1/ Les fonceurs à l’aveuglette : ils ont fait fortune rapidement, certains en milieu rural. Ils achètent tout et partout, construisent des maisons acrobatiques sur les sites les plus improbables, ils ont la satisfaction de vivre » en ville » et se sentent fiers. Certains raffolent des « karaoke » .
2/ Les nostalgiques: ils ont connu Bukavu-la verte, ont grandi à l’ombre des arbres bordant les avenues Mbaki, Hypodrome, Muhumba, route d’Uvira. ils sont amères, se sentent perdus, vivent entre leur travail et leur résidence. Les nostalgiques se rencontrent parfois entre eux en cadre fermé ou lors des fêtes de mariage et partagent leurs desarrois avec un sentiment d’impuissance.
3/ Les dégoutés: ils se recrutent généralement dans le groupe des nostalgiques. Beaucoup ont décidé tout simplement de plier bagage et d’aller s’installer ailleurs, parfois victimes de ragots ou de bundere.
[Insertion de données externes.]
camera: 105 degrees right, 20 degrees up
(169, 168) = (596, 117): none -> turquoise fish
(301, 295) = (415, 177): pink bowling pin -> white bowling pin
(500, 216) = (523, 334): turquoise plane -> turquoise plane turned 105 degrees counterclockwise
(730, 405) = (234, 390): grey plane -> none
Certains n’en pouvaient plus de voir la ville se détériorer et ont choisi d’aller trouver à Goma, à Bujumbura, à Cyangugu ou plus loin des conditions de vie plus saines. Souvent les dégoutés ont les mots les plus durs pour critiquer la ville de leur enfance.
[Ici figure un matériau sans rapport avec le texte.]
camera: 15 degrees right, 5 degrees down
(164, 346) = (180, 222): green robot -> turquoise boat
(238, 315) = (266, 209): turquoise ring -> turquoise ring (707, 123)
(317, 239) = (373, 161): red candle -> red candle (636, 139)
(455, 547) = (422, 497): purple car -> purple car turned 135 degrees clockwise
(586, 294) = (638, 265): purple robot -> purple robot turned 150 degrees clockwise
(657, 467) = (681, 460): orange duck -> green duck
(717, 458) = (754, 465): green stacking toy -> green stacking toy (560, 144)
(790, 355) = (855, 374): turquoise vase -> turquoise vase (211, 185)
4/ Les déterminés: parmi eux se comptent des jeunes partis étudier à l’étranger et revenus tenter leur chance à la maison, mais aussi des personnes lucides qui ont juste compris que rien de bien se fera si tout le monde s’enfuit ou baisse les bras. Les déterminés ont fait de la prospérité de la ville leur combat. Ils comprennent les défis, les affrontent, créent, innovent, tentent, discutent, proposent des issues. Certains anticipent déjà l’extension de la ville vers Nyantende, Kalambo, Kashusha et y bâtissent des nouveaux quartiers. D’autres ont acquis de l’influence dans les grands hôpitaux, les universités, les initiatives culturelles, l’appareil de l’Etat. Ils sont décidés à se battre courageusement pour sauver ce qui peut encore l’être, ils représentent le dernier espoir de Bukavu-la verte.